Yaşam ve Ölüm Üzerine Başka Aforizmalar – 4
Gürcan Banger
23: Yaşamı ve çevreyi daha iyi tanımak için insanları gözlemlemek güzeldir, ama öncelikle bunun bir büyük gözaltına dönmemesi gerekli. Yaşama, çevremize, insanlara ilişkin gözlemler yaparken zor olsa da, tarafsız ve rahatsızlık vermeyen bir referans noktası olabilmeyi başarmalıyız. Gözlemi yaparken gerekçeniz ne olursa olsun; yanlış, sığ, kaba veya saygısız olarak anlaşılma riskini taşıdığınızı unutmamalısınız. Gözlemci olan, akıl ve ruh gözünüz olmalıdır. Sevecen ve içten…
24: Bazen yazdıklarımın satır aralarına kendimce özel bir “lügaz veya muamma” koymak da hoşuma gitmiyor değil. Bazen bilmeceyi kendimize yazmak eğlencelidir. Meydan okuyucudur da aynı zamanda. Şimdi ve daha sonraki zamanlarda okunduğunda; böyle bir bilmeceye verdiğimiz cevaplar yaşama, çevremize ve kendimize bakışımızdaki değişimleri ya da kalıcılığı göstermesi açısından ders vericidir.
25: Yaşamın tamamını da bir bilmeceler manzumesi olarak düşünebiliriz. Çevremize kendimizle ilgili ipuçları veriyoruz biteviye. Bu ipuçlarını kullanarak bilmeceyi doğru çözenler de oluyor, yanlış sonuca varanlar da. Bu sanal bilmeceyi çözmeye aday insan, sonuçta doğru ismi telaffuz etmiyorsa bu durum, onun ipuçlarını yanlış değerlendirmesi kadar bizim verdiğimiz ipuçlarının hatalı olmasından da kaynaklanabilir. Kazancın kaynağı risktir. Risk almadan elde etmek mümkün değil. Ama önce kişinin, bilmeceyi çözecek cesareti ve güveni kendinde bulması gerekir.
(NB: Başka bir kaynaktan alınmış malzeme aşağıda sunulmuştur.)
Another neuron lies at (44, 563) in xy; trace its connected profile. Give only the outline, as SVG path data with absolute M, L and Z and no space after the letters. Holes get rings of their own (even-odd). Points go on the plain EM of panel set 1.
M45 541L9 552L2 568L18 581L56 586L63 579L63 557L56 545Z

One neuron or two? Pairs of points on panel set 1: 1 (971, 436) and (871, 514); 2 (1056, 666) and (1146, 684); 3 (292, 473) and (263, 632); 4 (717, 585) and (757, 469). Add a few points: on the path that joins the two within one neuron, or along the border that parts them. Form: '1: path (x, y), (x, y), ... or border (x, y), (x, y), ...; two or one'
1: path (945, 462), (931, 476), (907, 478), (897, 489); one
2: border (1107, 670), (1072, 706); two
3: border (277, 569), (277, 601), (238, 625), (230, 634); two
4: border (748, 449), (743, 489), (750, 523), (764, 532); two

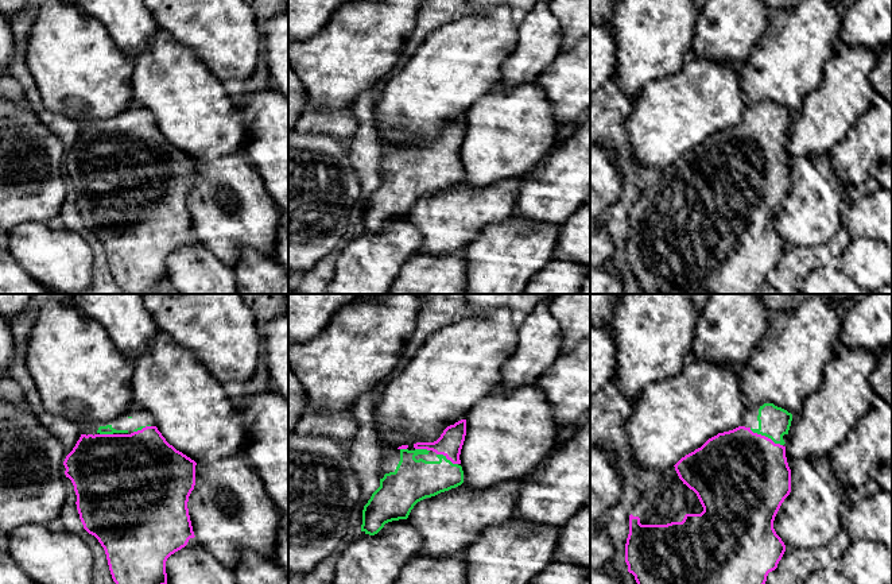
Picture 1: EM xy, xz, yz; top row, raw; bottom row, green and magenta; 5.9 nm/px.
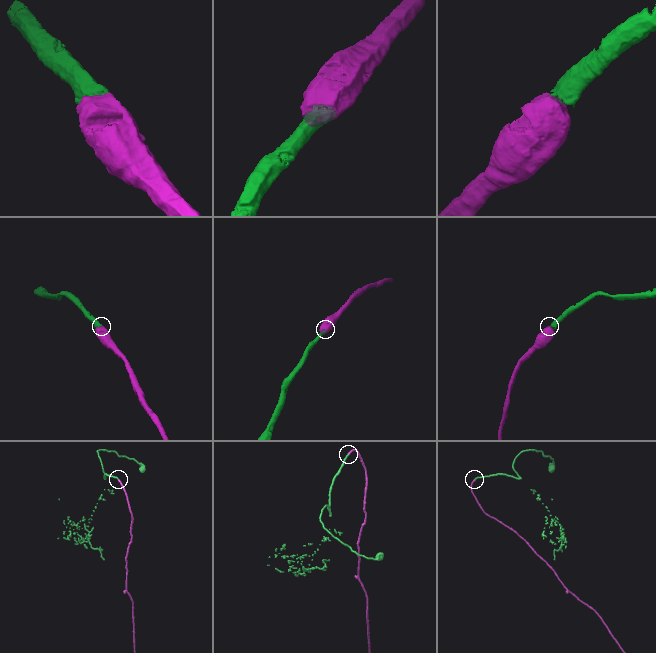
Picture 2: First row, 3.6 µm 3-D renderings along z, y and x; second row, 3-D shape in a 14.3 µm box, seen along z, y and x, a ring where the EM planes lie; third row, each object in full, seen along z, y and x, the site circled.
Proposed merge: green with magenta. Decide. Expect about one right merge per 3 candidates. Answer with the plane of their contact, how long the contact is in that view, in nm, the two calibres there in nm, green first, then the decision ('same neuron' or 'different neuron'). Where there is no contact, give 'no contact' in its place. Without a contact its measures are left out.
yz | 220 nm | 190/480 nm | same neuron

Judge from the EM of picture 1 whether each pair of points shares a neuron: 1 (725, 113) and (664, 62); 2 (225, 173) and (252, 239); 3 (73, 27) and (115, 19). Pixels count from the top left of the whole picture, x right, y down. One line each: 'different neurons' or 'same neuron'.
1: different neurons
2: same neuron
3: different neurons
Ne korkunun ecele faydası var; ne de “Bilmeceyi çözemedin” diye dünyanın sonu gelecek… Sessizliğe duruşların, görünmezliği deneyişlerin, kayıtsızlığa saklanışların sonu yok; başarabilirsin.
26: Her şey bir anda olsun istediğimiz için; bir arkadaşlığın, bir iletişimin gelişmesini yaşama keyfini kaçırıyoruz. Duygusal acelecilik, bir “fast food” endüstrisi haline gelmiş. Bu durumu hatırlatan güzel bir söz okumuştum; paylaşmak isterim: “Bir demirci dükkânı satın alarak değil, demir döverek demirci olunur.”
27: Kendi hatalarımızı olduğu kadar, karşımızdaki insanın hatalarını abartmanın da bir yararı yok. Hatalar, yaşamın ilerleyen bölümlerinde doğru davranış modelini geliştirmek için en ciddi yardımcılarımızdır. Yeter ki, alışkanlık haline gelmemiş hatalarımızdan doğru dersleri çıkarabilelim.
28: Sağlıklı ilişkiler ve başarılı iletişim için kaçınılmaz olan eylemlerden birisi, çevremizde olan bitene dikkat etmektir. İçinde bulunduğumuz ortam, düzgün gözlemler yapmak ve doğru dersler almak için harika bir okuldur. Yeter ki, değerlendirmesini bilelim. Yaşam, bize bizim okuyabildiğimizden daha fazlasını sunuyor.
29: İlişkimizde bir sorun, örneğin bir çatışma yaşandığında genelde karşımızdaki insanı sorumlu tutarız. Sorunun kaynağını, yaşanan çatışmanın sorumlusunun kendimiz olabileceğini asla düşünmeyiz. Genelde karşımızdaki insanı suçlamak alışkanlık haline gelmiştir. Kolaydır bunu yapmak çünkü. Hata yaptığını düşündüğümüz insanın dönüp özür dilemesini bekleriz. Hatta bunu abartarak yaparsak zaman zaman ‘sadistçe’ bir tat aldığımız bile söylenebilir. Muhtemelen karşımızdaki insan da bizim yaptığımız gibi davranmaktadır. Böylece çok mutlu sürebilecek bir ilişki, özensizlikten ve anlayışsızlıktan zedelenmeye başlar. Bu olay, birkaç kez tekrarlandığında ise ruhen sona erer.